_Requirement 1_
Decide whether each statement below agrees with the library review excerpt. Answer yes or no for each, and quote the words of the excerpt that settle it.
(a) In "Two on Two," Brian Doyle writes about playing basketball in the dining room with his children.
(b) The reviewer was first drawn to True Stories, Well Told by its title.
(c) The reviewer found My Cool Kitchen in the new books section on the second floor.
_Requirement 2_
According to the library review excerpt, how old were Doyle's children when he played two-on-two basketball with them?
_Requirement 3_
Carry on the library review excerpt, picking up after its final sentence about the kitchen design book My Cool Kitchen.

_Page extract_
______

True Stories, Well Told

In commenting about his piece “Two on Two,” author Brian Doyle advises that writers take their ideas and feelings "out for canters on the open beach of the empty page and see what happens.” This seems to be just what Doyle did in writing about playing two-on-two basketball in the dining room with his children, then four and younger. He captures a precious moment in time, a moment of complete appreciation for his kids and his interactions with them. It’s one of my favorite pieces in this book.

I confess. It was the book cover that drew me in. Yes, I judged the book by its cover, even though we are warned not to do so. I was further intrigued by the title: True Stories, Well Told: from the first 20 years of Creative Nonfiction Magazine. I hadn’t considered the concept of ‘creative nonfiction’ much, though I can say now, after reading the book, that I find it quite compelling. This collection includes some of the magazine's best pieces.

If you, too, are drawn to creative nonfiction, there’s much at KPL to explore, as a reader and/or potential writer!

Remodeling Resources

Both home owners and those renting should browse our various interior decoration and architecture books if they're looking for ideas for renovations or room-specific make-overs. I am contemplating refreshing my kitchen's look and as I browsed our new books section on the first floor, I stumbled across this new book, My Cool Kitchen. There's plenty of applicable ideas jumping off the pages in this page turner of a book that features different approaches to organization, color and design.

______

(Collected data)
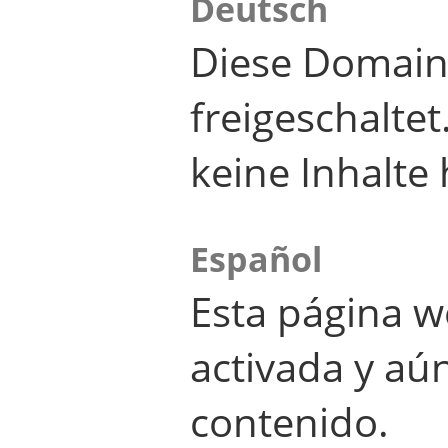
Deutsch
Diese Domain
freigeschalte
keine Inhalte 
Español
Esta página w
activada y aú
contenido.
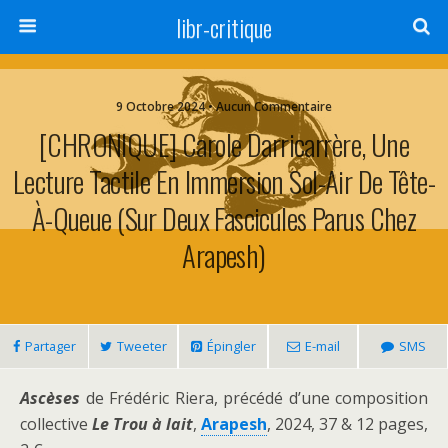
libr-critique
9 Octobre 2024 • Aucun Commentaire
[CHRONIQUE] Carole Darricarrère, Une
Lecture Tactile En Immersion Sol-Air De Tête-
À-Queue (sur Deux Fascicules Parus Chez
Arapesh)
Partager
Tweeter
Épingler
E-mail
SMS
Ascèses
de Frédéric Riera, précédé d’une composition
collective
Le Trou à lait
,
Arapesh
, 2024, 37 & 12 pages,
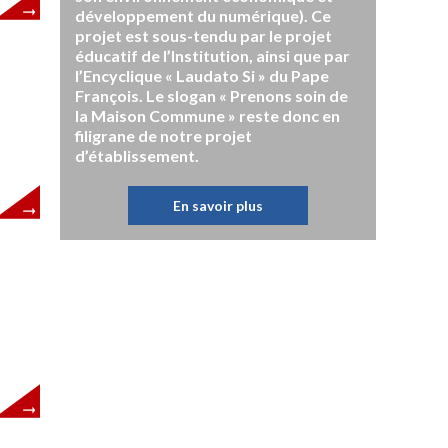
développement du numérique). Ce
projet est sous-tendu par le projet
éducatif de l’Institution, ainsi que par
l’Encyclique « Laudato Si » du Pape
François. Le slogan « Prenons soin de
la Maison Commune » reste donc en
filigrane de notre projet
d’établissement.
En savoir plus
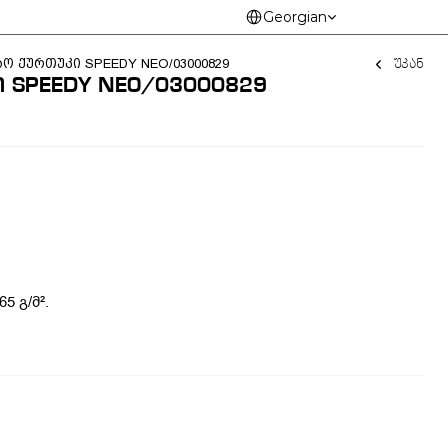
Select Language
Georgian
უკან
აო ქურთუკი SPEEDY NEO/03000829
 SPEEDY NEO/03000829
5 გ/მ².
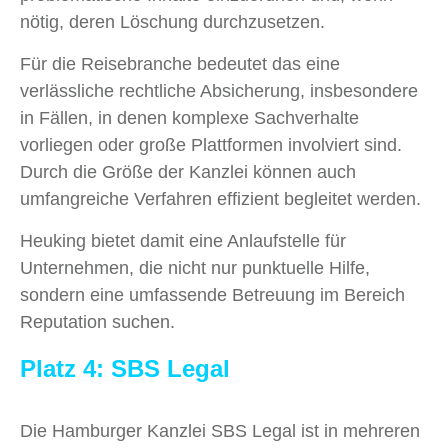
nötig, deren Löschung durchzusetzen.
Für die Reisebranche bedeutet das eine
verlässliche rechtliche Absicherung, insbesondere
in Fällen, in denen komplexe Sachverhalte
vorliegen oder große Plattformen involviert sind.
Durch die Größe der Kanzlei können auch
umfangreiche Verfahren effizient begleitet werden.
Heuking bietet damit eine Anlaufstelle für
Unternehmen, die nicht nur punktuelle Hilfe,
sondern eine umfassende Betreuung im Bereich
Reputation suchen.
Platz 4: SBS Legal
Die Hamburger Kanzlei SBS Legal ist in mehreren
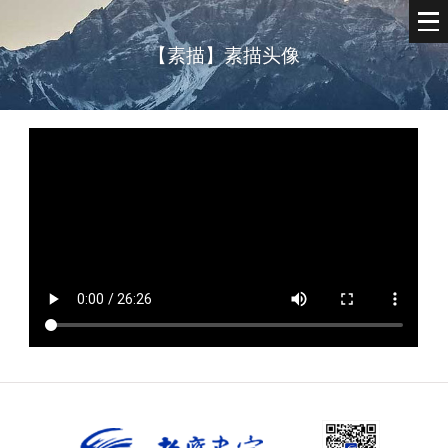
【素描】素描头像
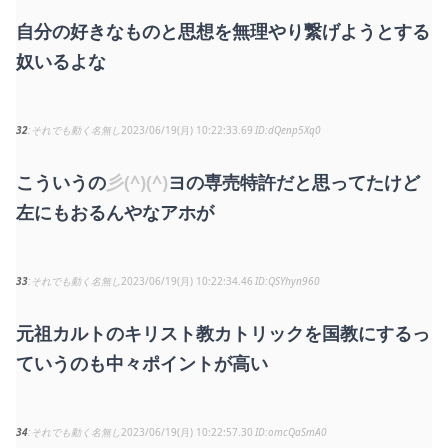
自分の好きなものと思想を無理やり繋げようとする
奴いるよな
32
それでも動く名無し
2023/06/19(月) 10:22:33.69
dQenp5Xq0
こういうの
彡(^)(^)
ヨの専売特許だと思ってたけど
左にもおるんやなアホが
33
それでも動く名無し
2023/06/19(月) 10:22:34.46
QSYhyn960
元祖カルトのキリスト教カトリックを国教にするっ
ていうのも中々ポイントが高い
34
それでも動く名無し
2023/06/19(月) 10:22:57.30
omcQaSmA0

______

_Task answer 1_
(a) Yes: "writing about playing two-on-two basketball in the dining room with his children"
(b) No: "It was the book cover that drew me in."
(c) No: "as I browsed our new books section on the first floor"

_Task answer 2_
Four and younger.

_Task answer 3_
The Orchardist

The Orchardist is set in Washington State at the beginning of the 20th century, where William Talmadge lovingly cultivates his orchards of apples and apricots. Talmadge, a reclusive and sorrowful man, unexpectedly becomes a foster father of sorts to two adolescent girls who escape from a brothel owner who has enslaved them.

This novel, a favorite of many book groups with much to discuss, explores the human character, what makes a family, and to a lesser extent, the history of the region.

Many reviewers consider this a strong debut novel from Coplin, with hopefully more to follow. I agree.

Make Way for Ducklings(1)

 Don’t you love Mr. and Mrs. Mallard?  They work so hard to find the perfect place to build a nest and raise their ducklings; Robert McCloskey’s life-like illustrations are perfect.  Make Way for Ducklings has been a favorite at our house for a long time.  Recently I’ve seen two other “duckling” books that are such nice companions for the Mallard family. . . Little Ducks Go by Emily Arnold McCully, and Lucky Ducklings by Eva Moore.  Take a look at these recent books and share them with the duckling-lovers at your house. 



The Series Series: Very Short Introductions

This is probably the most aptly named series ever published. Each book in the series is short (96-224 pages) and provides a brief introduction to a complex. These books are written to be very readable to those new to the topic and provides a balanced prospective. If you are looking to learn about a brand new topic, this is a great place to start.

Very Short Introductions include:
Indian philosophy
The Bible

Emmanuel's Dream

Emmanuel’s Dream, written by Laurie Ann Thompson and illustrated by Sean Qualls, tells the true story of Ghanaian athlete Emmanuel Ofosu Yeboah, who was born with only one healthy leg (the other was severely deformed). Where Emmanuel grew up, most kids with disabilities couldn’t go to school, but Emmanuel hopped back and forth two miles each way. He also played soccer and learned to ride a bike – in fact, he became famous after he cycled 400 miles across Ghana, raising awareness that people with disabilities can still greatly contribute to society. My 5 year-old daughter enjoyed this story and the illustrations very much. I highly recommend checking out the list of books in our catalog by illustrator Sean Qualls -- his artwork is exquisite!